• **What needs to be done**: Continue the article on the 1968 pink film Love Hotel from the point where it stops.

• **Exercise passage**:
___

- Theatrical release poster
- Directed by: Shin'ya Yamamoto
- Production company: Tōkyō Kōei
- Distributed by: Shintōhō Eiga
- Release date: September 1968;
- Running time: 71 minutes
- Country: Japan
- Language: Japanese

= Love Hotel (1968 film) =

Love Hotel (アベック旅館, Avec Ryokan) aka Jitsuwa Repōto: Avec Ryojō (実話レポート　アベック旅情) and A Rendezvous Hotel is a 1968 Japanese pink film directed by Shin'ya Yamamoto.

==Synopsis==
When a prostitute at a love hotel passes out drunk, the voluptuous madam who owns the establishment must serve in her place.

==Cast==
- Mieko Tanabe as Toyoko
- Kako Tachibana as Rumi
- Akiko Kozuki as Rinko
- Kyoko Ikeda as Hiromi
- Jun Yoshida

==Production==
Director Shin'ya Yamamoto is known as one of the "Founding Fathers" of the pink film. In his Behind the Pink Curtain: The Complete History of Japanese Sex Cinema, Jasper Sharp credits Yamamoto with almost single-handedly injecting the element of light-hearted fun into pink cinema. His earliest films were in the serious and often misogynistic tone of many pink films of the era. Critics judged such early Yamamoto films as Degenerate (1967), Torture by a Woman (1967), and The Rapist (1968) to be technically superior to much of the pink product of the time, but not distinguished from them in terms of theme or style.

___

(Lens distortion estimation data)
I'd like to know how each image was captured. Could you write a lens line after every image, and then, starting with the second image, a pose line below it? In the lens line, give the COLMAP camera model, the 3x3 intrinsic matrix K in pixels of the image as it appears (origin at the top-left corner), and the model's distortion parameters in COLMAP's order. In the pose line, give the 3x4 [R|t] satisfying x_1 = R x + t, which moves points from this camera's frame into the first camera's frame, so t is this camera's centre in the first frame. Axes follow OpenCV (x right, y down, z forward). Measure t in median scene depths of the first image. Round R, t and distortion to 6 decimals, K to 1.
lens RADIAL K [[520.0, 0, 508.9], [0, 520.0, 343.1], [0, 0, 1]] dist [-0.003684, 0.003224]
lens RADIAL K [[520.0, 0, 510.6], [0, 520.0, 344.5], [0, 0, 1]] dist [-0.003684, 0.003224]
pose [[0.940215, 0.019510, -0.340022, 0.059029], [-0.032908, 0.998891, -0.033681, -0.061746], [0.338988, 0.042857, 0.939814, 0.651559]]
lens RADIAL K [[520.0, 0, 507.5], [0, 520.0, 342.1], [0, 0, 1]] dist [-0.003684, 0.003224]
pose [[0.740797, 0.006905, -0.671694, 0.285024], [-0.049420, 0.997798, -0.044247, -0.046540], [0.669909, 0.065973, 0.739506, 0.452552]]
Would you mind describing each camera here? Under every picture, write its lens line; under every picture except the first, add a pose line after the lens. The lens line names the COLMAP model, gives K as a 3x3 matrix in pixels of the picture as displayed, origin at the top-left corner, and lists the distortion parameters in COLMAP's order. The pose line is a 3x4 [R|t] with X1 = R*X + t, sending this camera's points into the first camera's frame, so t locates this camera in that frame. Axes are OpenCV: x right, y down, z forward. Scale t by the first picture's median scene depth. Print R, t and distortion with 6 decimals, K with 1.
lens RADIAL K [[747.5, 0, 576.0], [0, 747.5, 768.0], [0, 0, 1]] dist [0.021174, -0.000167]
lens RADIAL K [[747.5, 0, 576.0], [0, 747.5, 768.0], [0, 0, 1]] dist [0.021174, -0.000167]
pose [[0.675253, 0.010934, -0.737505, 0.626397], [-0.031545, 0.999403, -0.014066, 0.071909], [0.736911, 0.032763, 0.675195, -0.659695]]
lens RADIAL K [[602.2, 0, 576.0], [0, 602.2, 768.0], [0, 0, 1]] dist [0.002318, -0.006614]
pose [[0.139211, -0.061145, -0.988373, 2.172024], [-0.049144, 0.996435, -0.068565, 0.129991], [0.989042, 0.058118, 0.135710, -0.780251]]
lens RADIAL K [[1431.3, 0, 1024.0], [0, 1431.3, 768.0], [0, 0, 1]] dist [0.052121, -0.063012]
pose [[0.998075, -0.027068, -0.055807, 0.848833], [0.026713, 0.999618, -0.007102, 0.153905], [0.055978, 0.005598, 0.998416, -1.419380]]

___

• **Answer to the exercise**:
Yamamoto filmed Love Hotel for Tōkyō Kōei and it was released theatrically in Japan by Shintōhō Eiga in September 1968. With this film, Yamamoto found the style which would make him one of the most popular pink film directors for the next decade. His films of this period, such as the 15-film Widow's Boarding House series and his "Women's Onsen" films, are known for an interest in people living in group settings, and for a light, comical touch which was in direct contrast to most contemporary pink cinema, which tended to be darker in subject-matter. Even more so than the Widow's Boarding House scenario, which has been taken up by other directors, Yamamoto's Molester's Train series, which he started in 1975, has proven a prolific series of pink comedies. Academy Award-winning director Yōjirō Takita made the series his own in the 1980s, and Molester's Train films were still being made in the new millennium.

==Bibliography==

===English===
- "AVEC RIYOKAN"
- Weisser, Thomas (1998). "Japanese Cinema Encyclopedia: The Sex Films"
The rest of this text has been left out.